Show each line of the material below that contains the word "passer".

Task input:
________________________________________
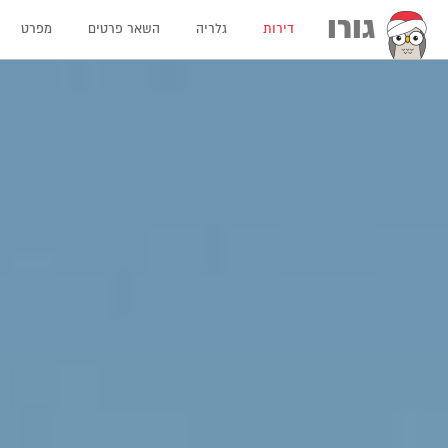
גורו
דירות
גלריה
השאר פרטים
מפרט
________________________________________
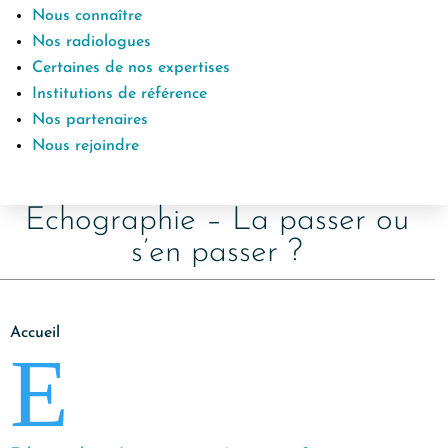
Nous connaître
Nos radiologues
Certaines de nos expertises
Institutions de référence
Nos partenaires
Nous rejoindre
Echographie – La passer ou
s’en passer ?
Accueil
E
________________________________________
Solution to this task:
Echographie – La passer ou
s’en passer ?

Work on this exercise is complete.